The way you retrieve the current calling context is by calling SqlContext.WindowsIdentity. This might return NULL if the calling context is not an NT Authenticated login; in this example, we simply return a NULL value for the function when impersonation fails in this manner.

So what about OpenRowset(BULK)?
You might wonder why should we write this in the CLR, while SQL Server 2005 natively supports the OpenRowset(BULK ‘filename’, SINGLE_BLOB) syntax that does exactly the same thing. While this specific scenario is available natively, there are other such things that you can write in CLR with more flexibility that you cannot do with OpenRowset(BULK); for e.g. retrieve all files in a directory that have a specific extension  (I might post this sample in a future entry). You could also choose not to impersonate or to impersonate a fixed security context in the CLR based implementation while with OpenRowset(BULK) you always get impersonation of the caller.

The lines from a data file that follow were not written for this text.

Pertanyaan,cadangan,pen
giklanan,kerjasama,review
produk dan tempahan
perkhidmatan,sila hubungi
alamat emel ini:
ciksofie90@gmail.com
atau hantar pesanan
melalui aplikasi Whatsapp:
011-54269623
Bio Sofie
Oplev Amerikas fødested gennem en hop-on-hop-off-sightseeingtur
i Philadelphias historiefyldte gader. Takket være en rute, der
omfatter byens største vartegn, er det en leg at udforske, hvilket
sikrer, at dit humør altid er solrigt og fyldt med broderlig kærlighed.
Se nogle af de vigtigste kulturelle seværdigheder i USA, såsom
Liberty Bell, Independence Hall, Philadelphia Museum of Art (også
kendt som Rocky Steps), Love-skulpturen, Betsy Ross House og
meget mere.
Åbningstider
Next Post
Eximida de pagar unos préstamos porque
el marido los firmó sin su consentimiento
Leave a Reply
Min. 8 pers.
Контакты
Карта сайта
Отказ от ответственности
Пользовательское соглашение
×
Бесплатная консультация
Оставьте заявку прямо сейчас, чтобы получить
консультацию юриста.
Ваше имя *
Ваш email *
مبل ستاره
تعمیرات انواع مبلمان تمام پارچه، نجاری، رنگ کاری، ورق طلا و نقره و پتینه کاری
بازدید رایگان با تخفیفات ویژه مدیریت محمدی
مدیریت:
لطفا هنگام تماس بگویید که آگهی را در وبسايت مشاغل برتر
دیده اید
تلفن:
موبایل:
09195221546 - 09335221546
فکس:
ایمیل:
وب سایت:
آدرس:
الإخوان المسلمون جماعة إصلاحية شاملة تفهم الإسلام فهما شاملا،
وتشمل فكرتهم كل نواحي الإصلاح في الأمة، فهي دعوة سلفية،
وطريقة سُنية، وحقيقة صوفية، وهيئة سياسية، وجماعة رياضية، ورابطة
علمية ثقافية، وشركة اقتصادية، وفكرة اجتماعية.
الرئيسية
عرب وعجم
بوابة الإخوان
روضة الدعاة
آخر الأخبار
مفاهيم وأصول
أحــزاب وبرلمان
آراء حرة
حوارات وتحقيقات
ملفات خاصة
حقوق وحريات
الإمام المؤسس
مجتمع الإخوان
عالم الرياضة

The next question I can imagine someone asking is how this performs compared with the native OpenRowset(BULK). My unscientific measurements on the April CTP (IDW 14) reveal that the CLR TVF is slower than OpenRowset(BULK). However, there has been some recent performance work on improving the transition cost coming back from managed code to SQL Server which should bring the performance of the CLR TVF to be close to that of OpenRowset. This performance improvement will be available in the next CTP of SQL Server 2005.

- Balaji Rathakrishnan
Microsoft SQL Server

This posting is provided "AS IS" with no warranties, and confers no rights.